ПЩ. Нет, давай вспомним один важный элемент. Он добавляется. У меня
есть один философский комментарий про этот период.
Хотел бы подчеркнуть, что этот переход «если мне кто-то затыкает рот, то это развязывает мне руки», ни в коей мере не является ни логическим, ни самоочевидным. Это очень важный аргумент. Как раз
от тебя требуется очень определенная этика. Можно сказать — либеральная этика, можно сказать — гностическая этика, но это точно этика индивидуалистическая, которая предполагает, что твое самовыражение является высшей ценностью относительно общего блага. Критерий пропорциональности тут теряется полностью.
Тем не менее, этот переход действительно становится доксой этого образованного слоя русской культуры. Тут даже на теорию заговора местами тянет, потому что более надежного способа обеспечить неустойчивость любого государства мне представить сложно.
Мой тезис в том, что с исторической точки зрения любое государство, любое общественное устройство и любая власть является сильно несовершенной. И она не может быть несовершенной, потому что она создана из людей.
Люди, они грешные, и поэтому рассчитывать на то, что они прямо сейчас здесь установят царство Израиля в конкретный момент времени, в каждую секунду, является формой гностического подхода.

#### Показанные записи
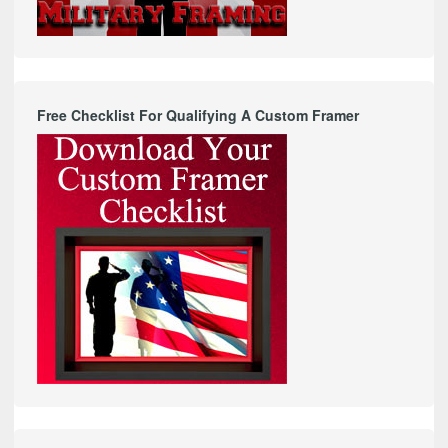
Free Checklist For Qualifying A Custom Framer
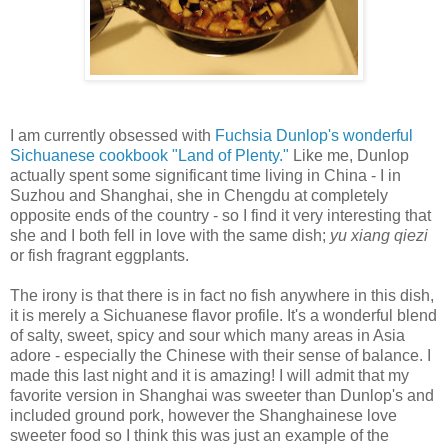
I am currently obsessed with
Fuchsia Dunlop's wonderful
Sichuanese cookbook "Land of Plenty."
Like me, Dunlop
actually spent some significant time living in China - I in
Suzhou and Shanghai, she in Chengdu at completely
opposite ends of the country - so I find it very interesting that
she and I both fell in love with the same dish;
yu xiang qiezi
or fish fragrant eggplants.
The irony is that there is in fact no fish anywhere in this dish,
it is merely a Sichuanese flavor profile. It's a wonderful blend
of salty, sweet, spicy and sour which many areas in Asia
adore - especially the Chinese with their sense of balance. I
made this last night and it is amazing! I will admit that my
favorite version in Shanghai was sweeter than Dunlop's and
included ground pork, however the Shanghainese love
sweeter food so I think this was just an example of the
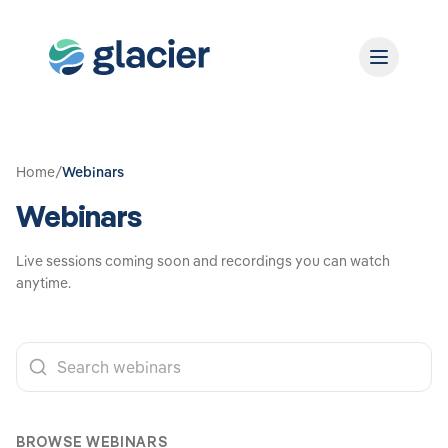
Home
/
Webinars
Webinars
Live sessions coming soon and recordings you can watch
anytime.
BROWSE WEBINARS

#### Задача
Выведите без изменений отрывок из текста документа: начните с фрагмента со словами «Тем не менее, этот» и остановитесь после слов «формой гностического подхода.».

#### Ответ
Тем не менее, этот переход действительно становится доксой этого образованного слоя русской культуры. Тут даже на теорию заговора местами тянет, потому что более надежного способа обеспечить неустойчивость любого государства мне представить сложно.
Мой тезис в том, что с исторической точки зрения любое государство, любое общественное устройство и любая власть является сильно несовершенной. И она не может быть несовершенной, потому что она создана из людей.
Люди, они грешные, и поэтому рассчитывать на то, что они прямо сейчас здесь установят царство Израиля в конкретный момент времени, в каждую секунду, является формой гностического подхода.